Assignment :: Convert the listing below into a JSON list of strings, one string per line, skipping blank lines. Leave the pictures out of the list.

────────────────

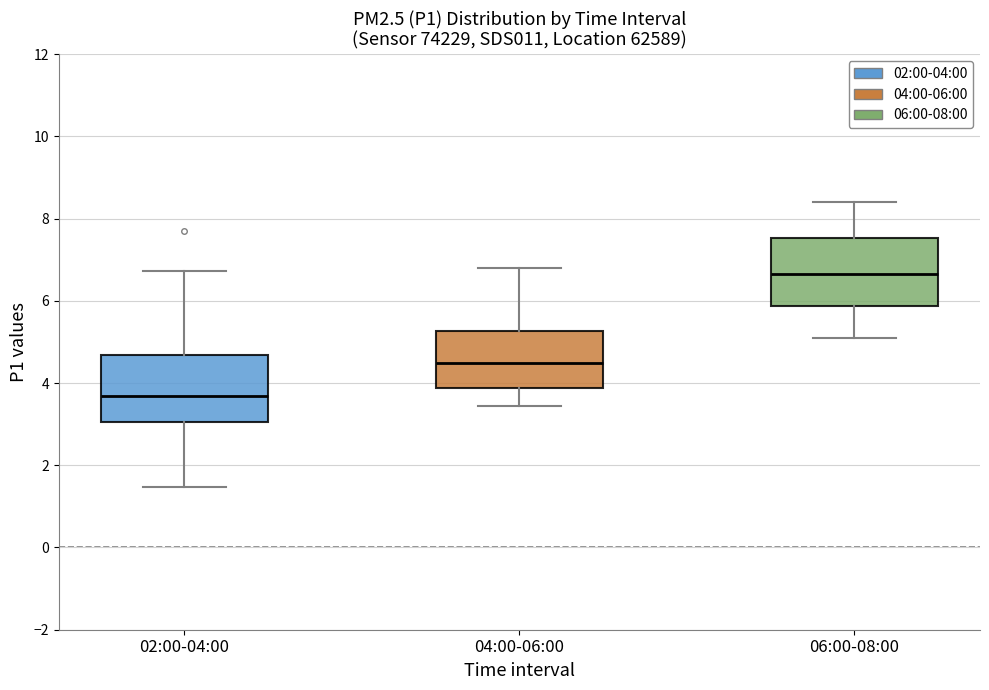

Where does the lower whisker of the box for 04:00-06:00 end on the y-axis? The values are not printed on the chart, so give them approximately, as read against the axis.

3.4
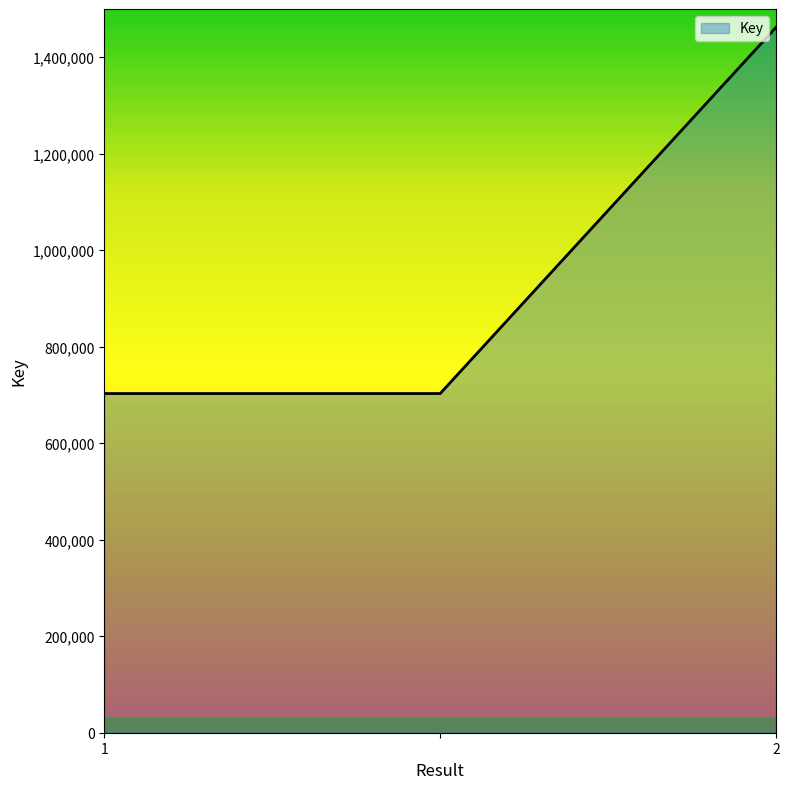

What is the greatest value displayed?

1462218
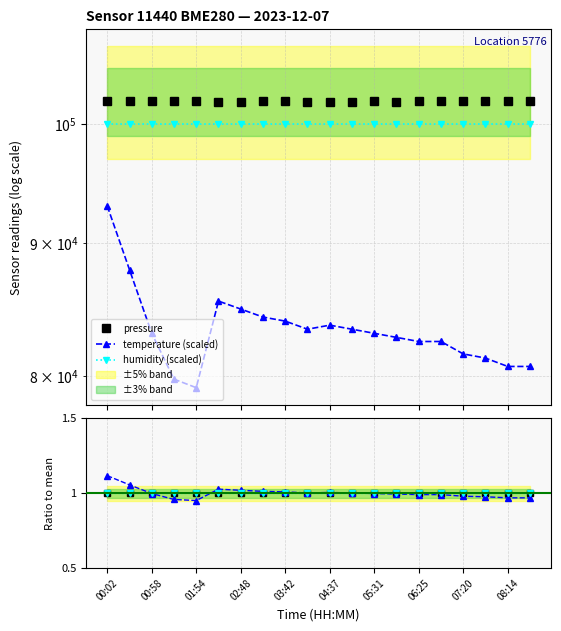

True or false: temperature (scaled) and pressure intersect in this chart.

False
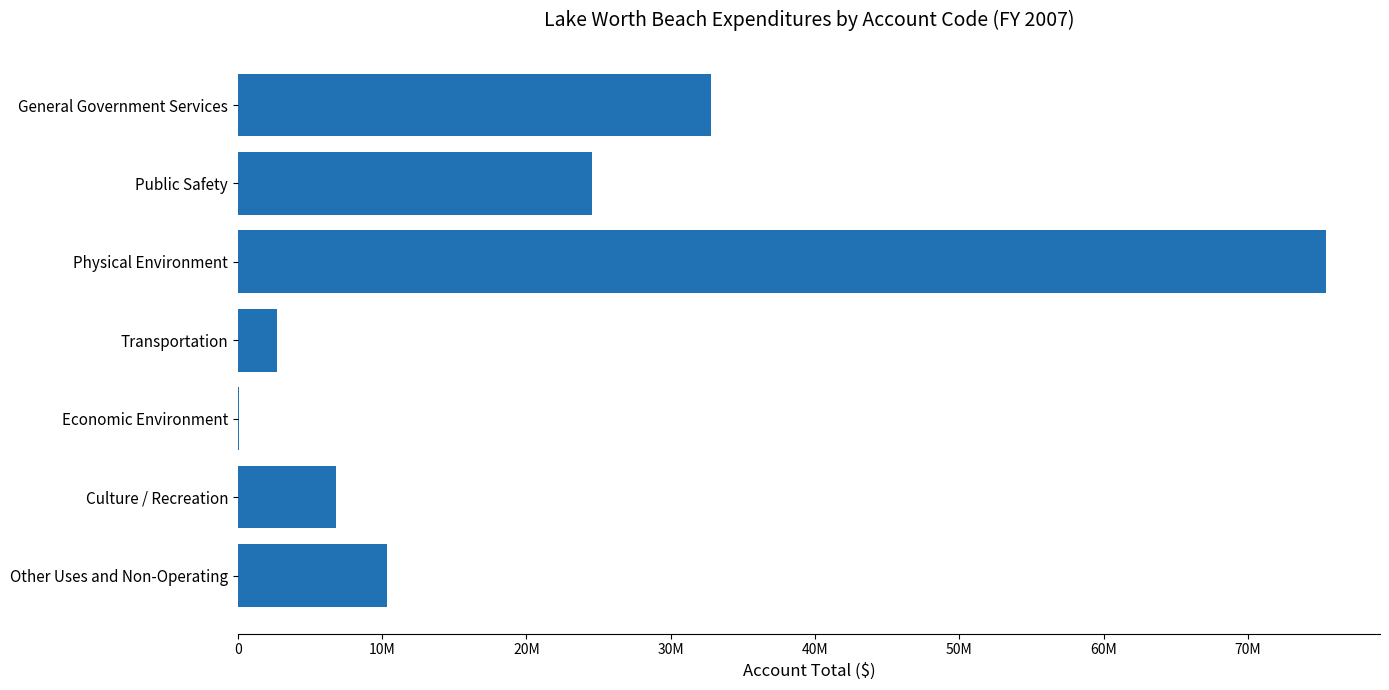

What is the minimum value shown in the chart?

64089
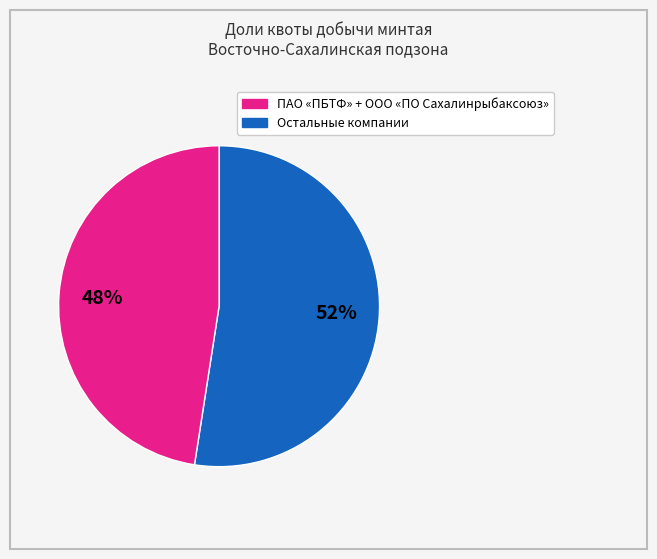

To the nearest percent, what is the average slice percentage?

50%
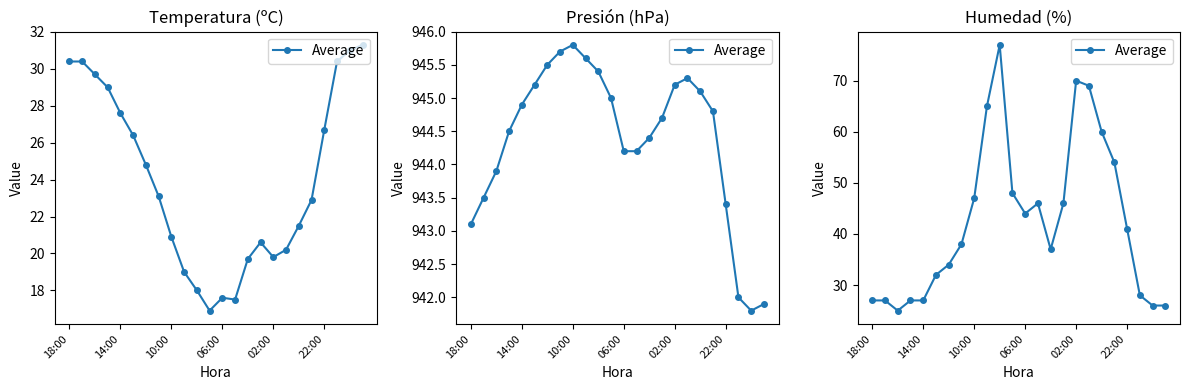

The chart shows a value of 46 at 13. True or false?

True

────────────────

Output of the task ::
[
  "Where does the lower whisker of the box for 04:00-06:00 end on the y-axis? The values are not printed on the chart, so give them approximately, as read against the axis.",
  "3.4",
  "What is the greatest value displayed?",
  "1462218",
  "True or false: temperature (scaled) and pressure intersect in this chart.",
  "False",
  "What is the minimum value shown in the chart?",
  "64089",
  "To the nearest percent, what is the average slice percentage?",
  "50%",
  "The chart shows a value of 46 at 13. True or false?",
  "True"
]